• **INFORMATION PROVIDED**

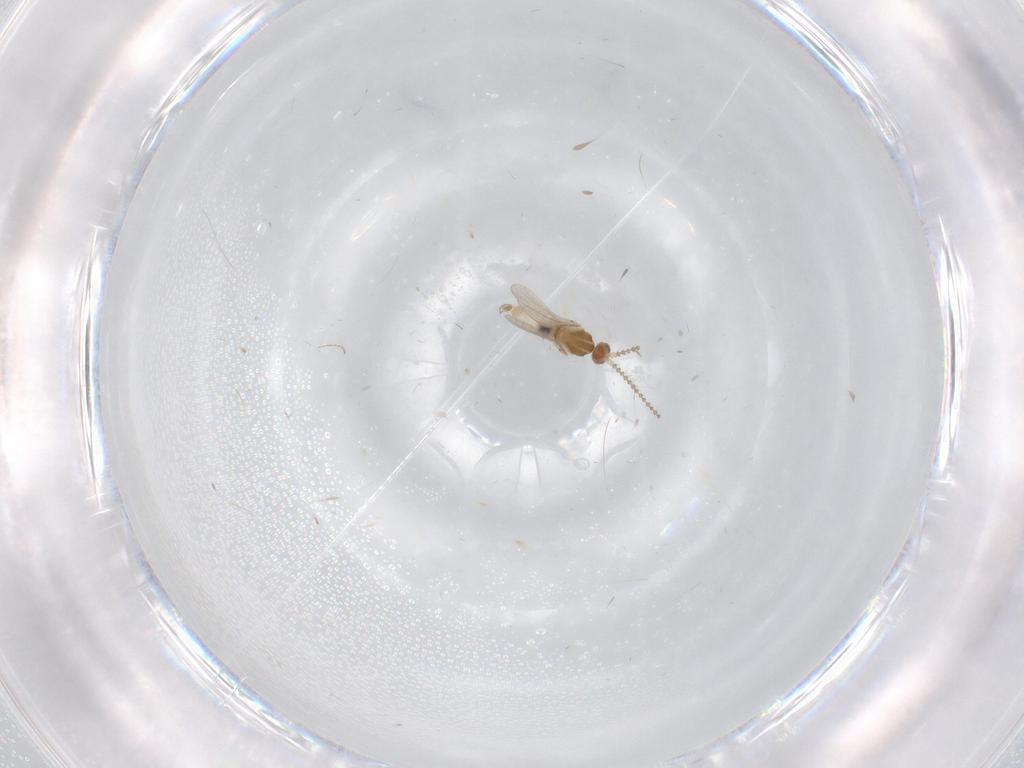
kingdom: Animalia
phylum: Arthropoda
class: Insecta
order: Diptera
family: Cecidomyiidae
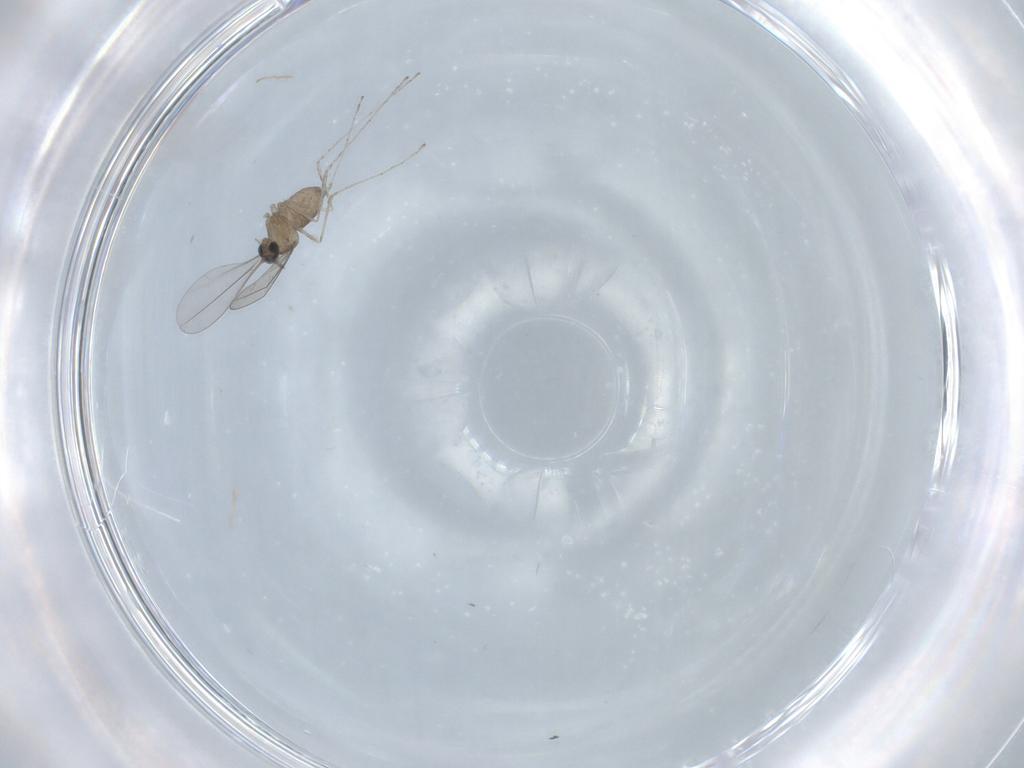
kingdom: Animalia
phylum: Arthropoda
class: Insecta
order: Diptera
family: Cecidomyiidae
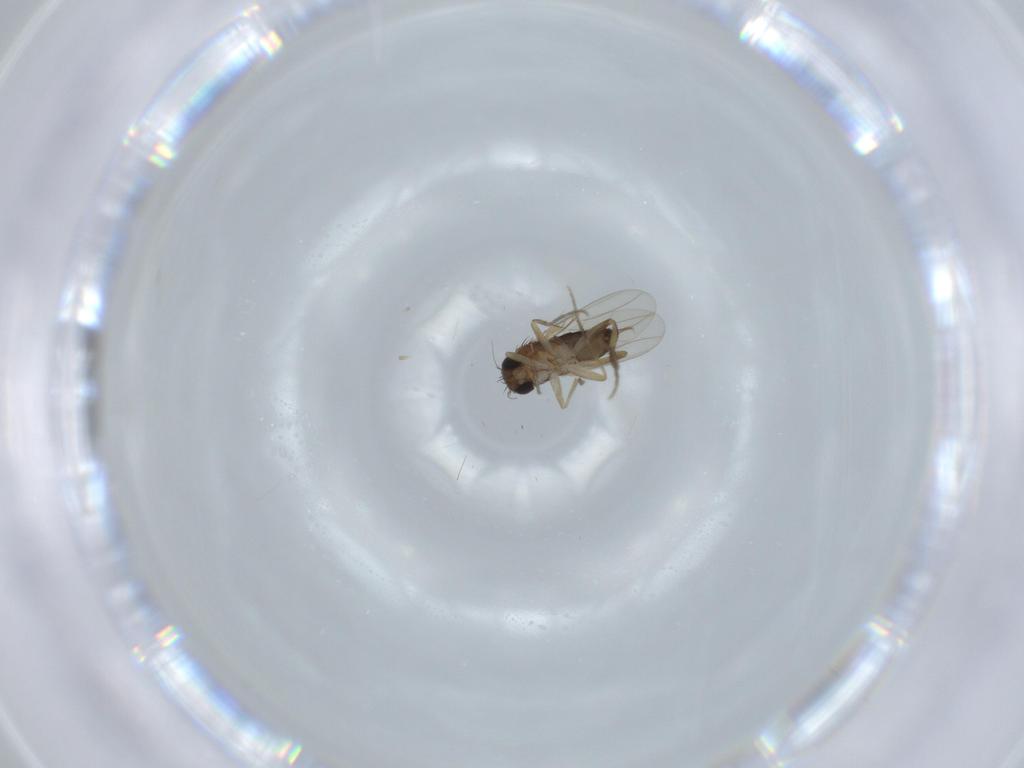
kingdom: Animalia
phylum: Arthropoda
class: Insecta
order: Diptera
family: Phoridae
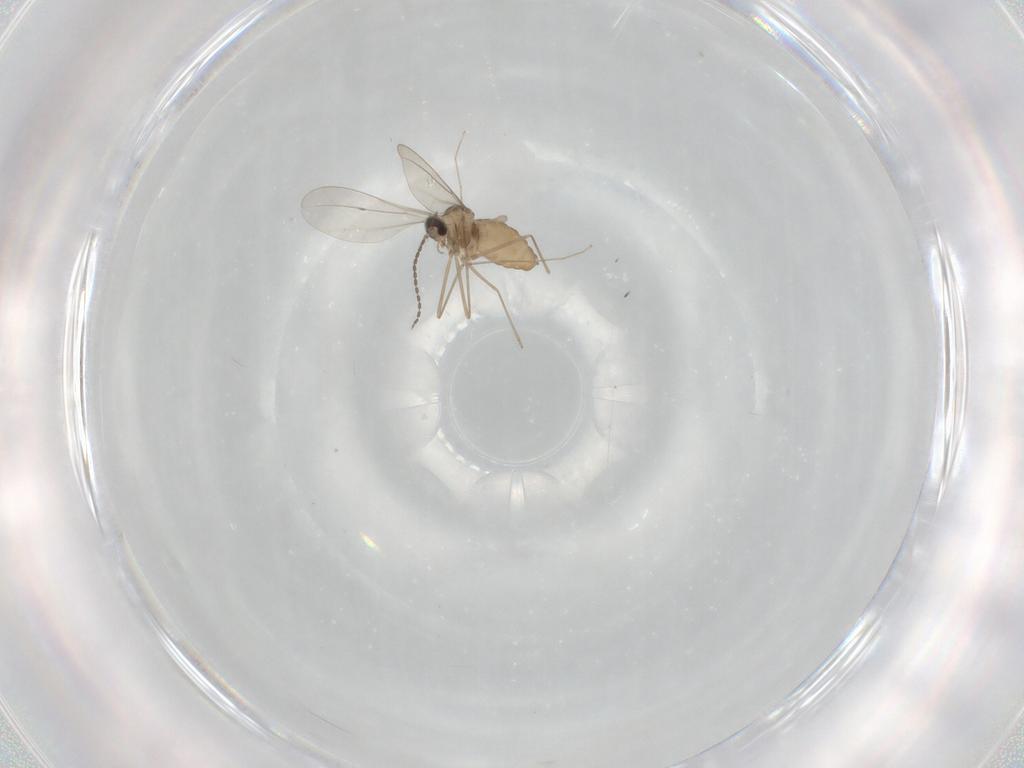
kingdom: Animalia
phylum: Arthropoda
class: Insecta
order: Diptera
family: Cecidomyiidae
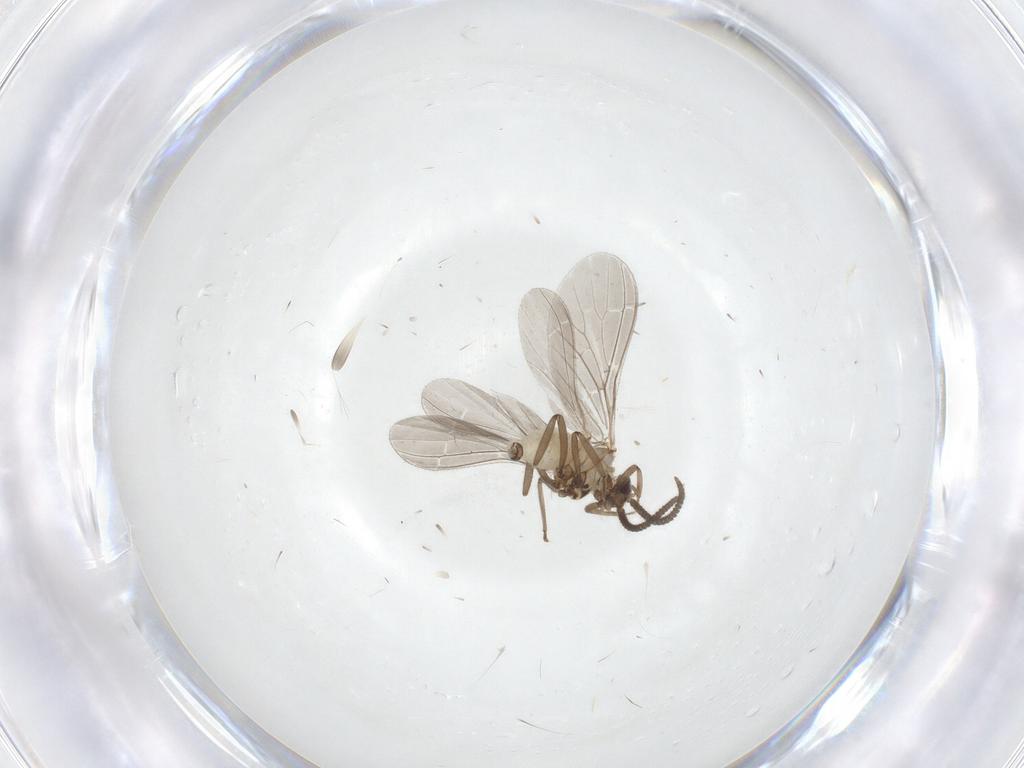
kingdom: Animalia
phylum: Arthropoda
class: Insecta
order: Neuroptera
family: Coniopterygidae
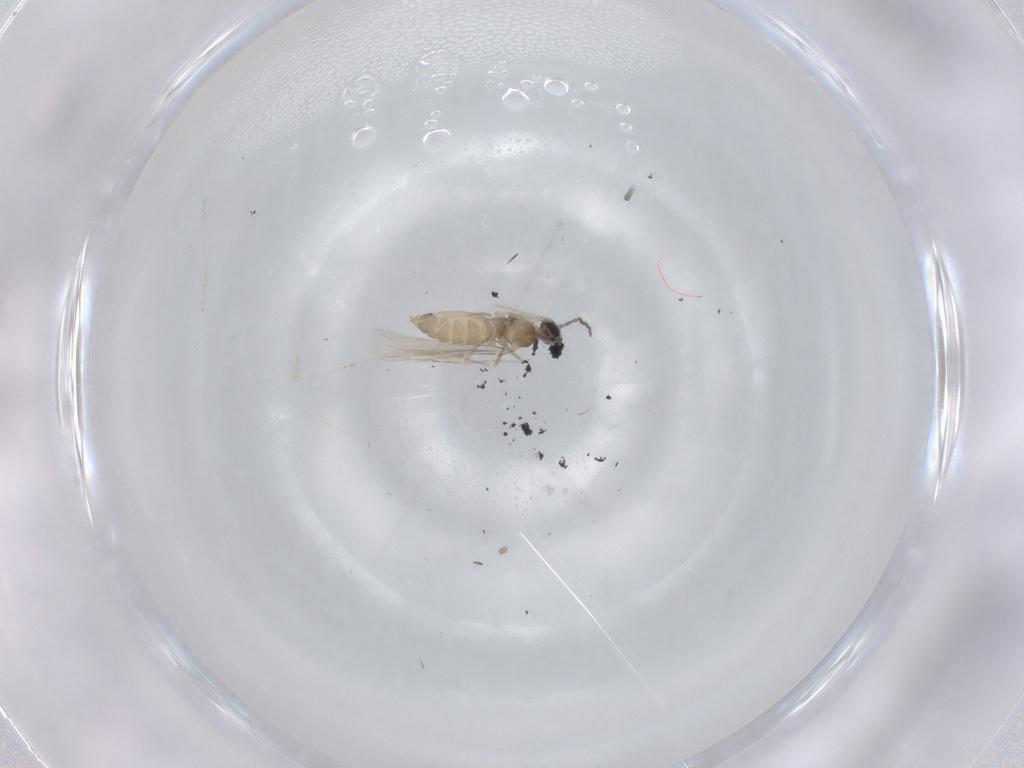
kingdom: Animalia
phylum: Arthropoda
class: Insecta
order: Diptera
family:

• **TASK**
Rewrite all of the lines above, changing "phylum" to "division" and keeping everything else the same. Omit the pictures from your version.

• **EXERCISE RESULT**
kingdom: Animalia
division: Arthropoda
class: Insecta
order: Diptera
family: Cecidomyiidae
kingdom: Animalia
division: Arthropoda
class: Insecta
order: Diptera
family: Cecidomyiidae
kingdom: Animalia
division: Arthropoda
class: Insecta
order: Diptera
family: Phoridae
kingdom: Animalia
division: Arthropoda
class: Insecta
order: Diptera
family: Cecidomyiidae
kingdom: Animalia
division: Arthropoda
class: Insecta
order: Neuroptera
family: Coniopterygidae
kingdom: Animalia
division: Arthropoda
class: Insecta
order: Diptera
family:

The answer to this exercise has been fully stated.